Given that his dominant high-school career earned him the No. 2 ranking behind Ben Simmons, Labissiere’s year at Kentucky wasn’t what he expected it to be. It took him time to get used to the speed of the college game, and he found he didn’t have the requisite strength to exploit his talent advantage in the post. With John Calipari providing a constant dose of tough love, however, he showed flashes of putting it all together, even outplaying Simmons in a late-season win over LSU.
“I think people have developed a mindset that every highly ranked high school player will come in and dominate like a Kevin Durant or a Jahlil Okafor,” said Jarrel Harris, a digital producer for Sports Illustrated and former DIME scribe. “Skal lost his confidence early on, but we saw an improvement as the season came to a close. Under the right NBA training program, he will continue to build strength and fill out. If he showcases an ability to stretch the floor and become patient on the defensive end, the sky is the limit for him.”
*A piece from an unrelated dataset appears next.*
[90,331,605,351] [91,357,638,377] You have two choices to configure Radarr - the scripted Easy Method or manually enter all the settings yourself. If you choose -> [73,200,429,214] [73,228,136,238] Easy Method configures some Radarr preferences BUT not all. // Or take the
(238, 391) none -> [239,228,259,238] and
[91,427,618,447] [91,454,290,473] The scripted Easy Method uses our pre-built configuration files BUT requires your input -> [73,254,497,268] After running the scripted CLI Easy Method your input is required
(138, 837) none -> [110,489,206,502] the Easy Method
Skal runs the floor like few people his size and has a great feel for the basket. He’s developed an impressive midrange jumper that extends out to three-point range, and he’s a skilled shot blocker. All of this has him on track for the mid-to-late lottery, with many citing Orlando a good fit at 11.
Skal Labissiere practicing for NBA 3-point contest. Kid has a silky jumper pic.twitter.com/YWVpAdvXMF
— Chad Ford (@chadfordinsider) May 12, 2016
“I felt like I did really well in my workouts — I shot the ball well, showed my post moves,” Labissiere said. “I’ve been working on every aspect of my game, and I’ve definitely gotten stronger since I left college. You only have to focus on basketball, and that’s what I’ve always wanted.”
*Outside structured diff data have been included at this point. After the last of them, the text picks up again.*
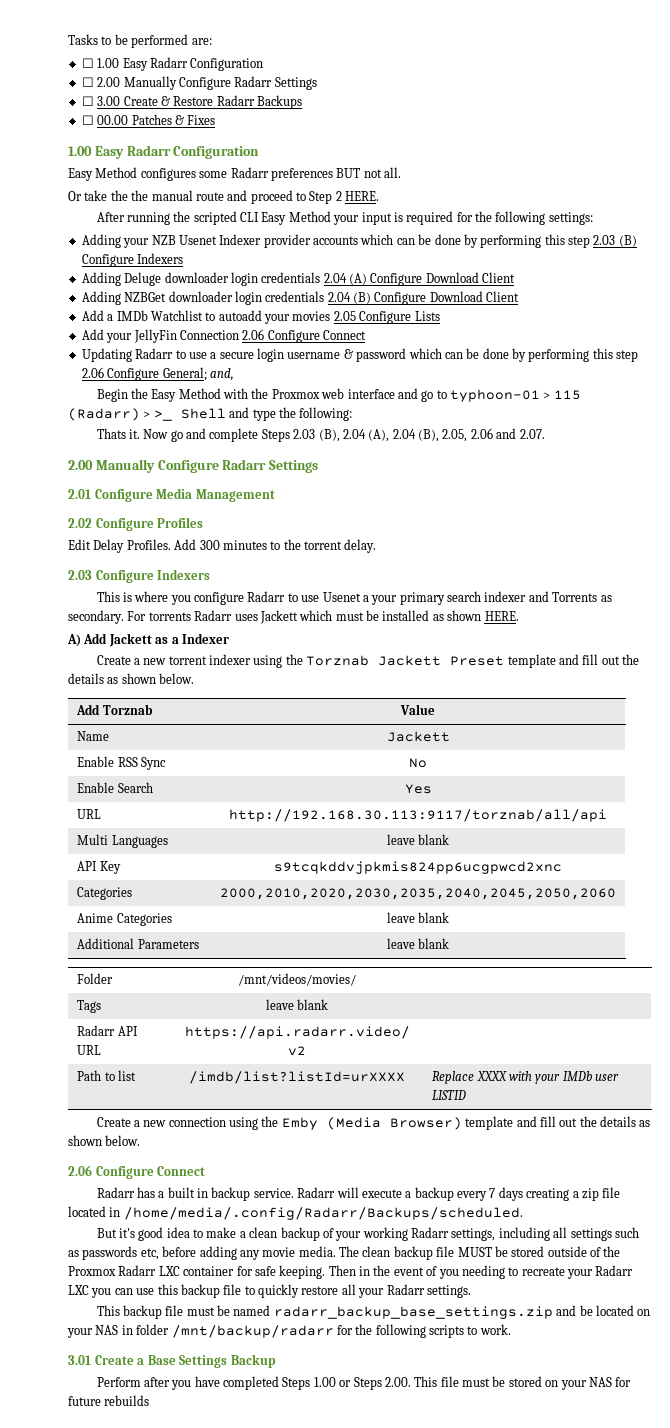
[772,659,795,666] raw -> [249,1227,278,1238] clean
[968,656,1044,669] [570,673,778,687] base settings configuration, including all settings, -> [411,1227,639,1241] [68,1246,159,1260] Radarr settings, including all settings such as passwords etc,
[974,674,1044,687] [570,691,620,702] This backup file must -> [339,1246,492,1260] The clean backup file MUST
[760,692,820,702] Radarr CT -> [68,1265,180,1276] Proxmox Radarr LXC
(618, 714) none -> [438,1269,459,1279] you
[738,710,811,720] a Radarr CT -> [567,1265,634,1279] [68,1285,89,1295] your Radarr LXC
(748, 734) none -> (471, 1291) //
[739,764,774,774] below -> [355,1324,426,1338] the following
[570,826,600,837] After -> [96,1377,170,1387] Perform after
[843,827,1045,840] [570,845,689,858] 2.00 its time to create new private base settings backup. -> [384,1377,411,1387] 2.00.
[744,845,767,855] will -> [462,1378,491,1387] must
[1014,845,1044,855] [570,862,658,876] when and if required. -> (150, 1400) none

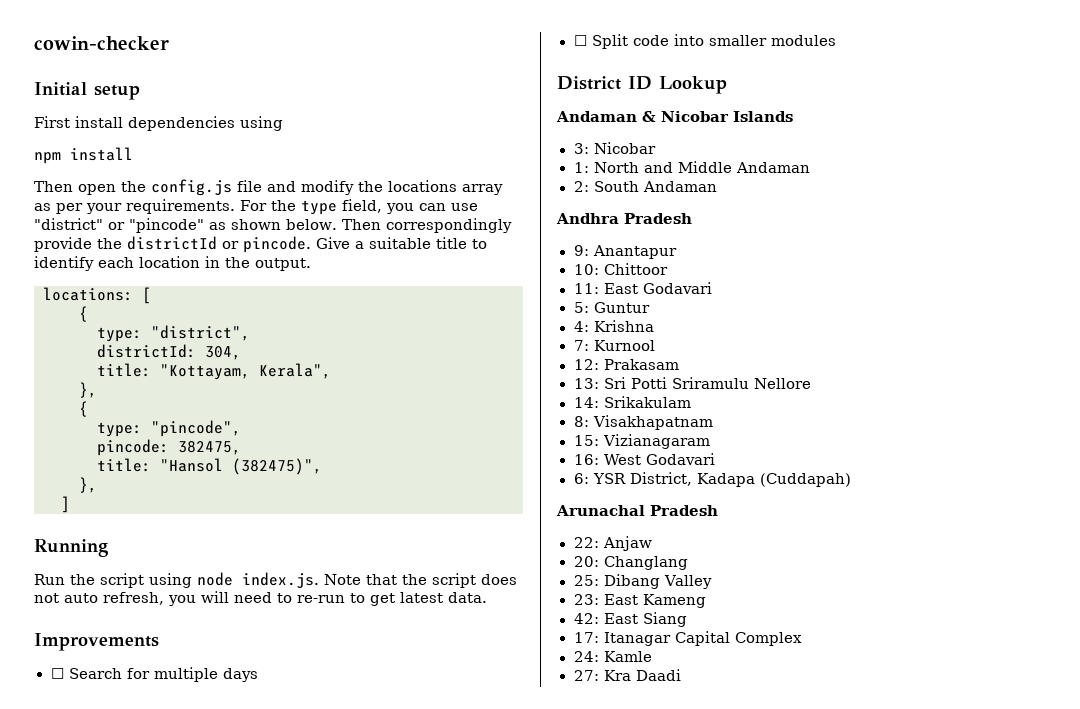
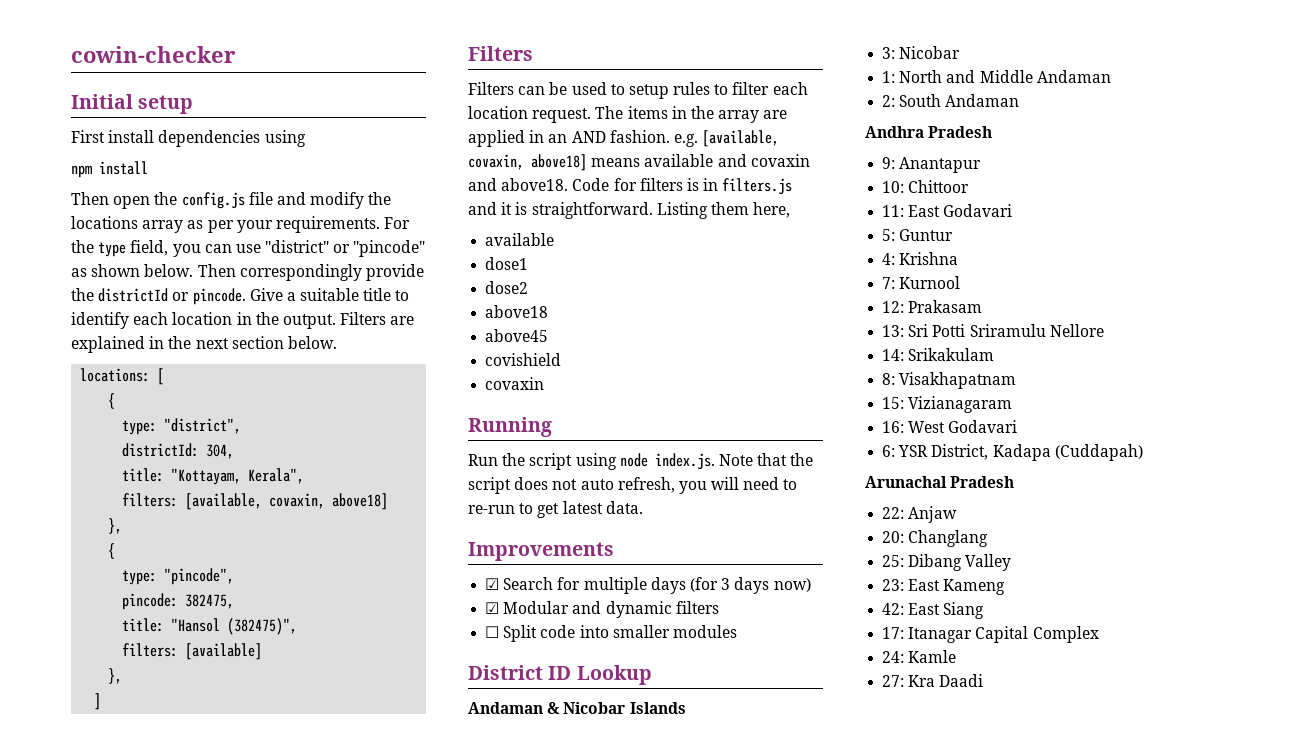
(311, 264) none -> [340,312,415,325] [71,336,337,353] Filters are explained in the next section below.
(331, 371) none -> [122,493,389,510] // filters: [available, covaxin, above18]
(322, 466) none -> [122,643,263,660] // filters: [available]
(70, 504) none -> [468,46,533,61] [468,82,808,99] [468,106,788,123] [468,130,780,147] [468,154,810,171] [468,178,793,195] [468,202,791,219] [485,233,555,246] [485,257,529,270] [485,281,529,294] [485,305,549,318] [485,329,549,342] [485,353,562,366] [485,377,545,390] // Filters // Filters can be used to setup rules to filter each location request. The items in the array are applied in an AND fashion. e.g. [available, covaxin, above18] means available and covaxin and above18. Code for filters is in filters.js and it is straightforward. Listing them here, // available // dose1 // dose2 // above18 // above45 // covishield // covaxin
[50,668,64,679] ☐ -> [485,578,500,590] ☑
(258, 675) none -> [689,577,811,594] [485,601,719,618] (for 3 days now) // ☑ Modular and dynamic filters

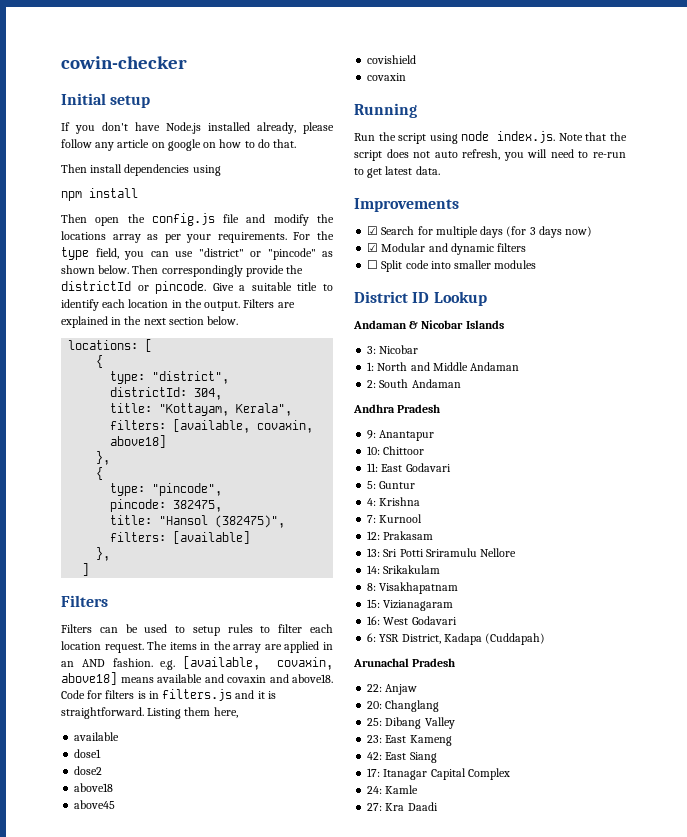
[71,130,105,143] First -> [61,122,334,134] [61,139,297,151] [61,164,87,173] If you don't have Node.js installed already, please follow any article on google on how to do that. // Then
But can he be cutthroat enough to become a star in a dog-eat-dog league?
If you talk to Skal for even five minutes, you’ll realize he’s an extremely nice guy. He’s constantly smiling, he’s exceedingly polite and he punctuates nearly every sentence with an infectious laugh.
This is not to say you can’t be both a good guy and a good basketball player, but even relative choirboys like Stephen Curry have a cold-blooded streak when it comes to dealing a death blow. Which brings us to the key question with Skal: When you get down to brass tacks, does he have the requisite killer instinct to take full advantage of his impressive skill set?
“I definitely do,” Skal insisted. “I have it. I do.” But then, there’s that laugh again.
The thing is, though, I actually believe him: Skal has worked too hard and come too far to not go after the brass ring. When he shakes Adam Silver’s hand on Thursday, his parents and beloved guardian Gerald Hamilton will root him on from the Green Room, serving as a reminder of their faith in him. And he plans someday to go back to Haiti to help out and be a source of inspiration for the kids there.
With that sort of motivation — and a healthy dose of belief in his own abilities — one can only hope that good things will happen to this very good person.
“I really believe that in the next three years, as I get stronger and bigger, I can be the best player in this Draft,” Skal said. “I take pride in being a great teammate, a very coachable kid who’s ready to do whatever it takes to win.
“And,” he added this time without his trademark laugh, “I’m a tough kid.”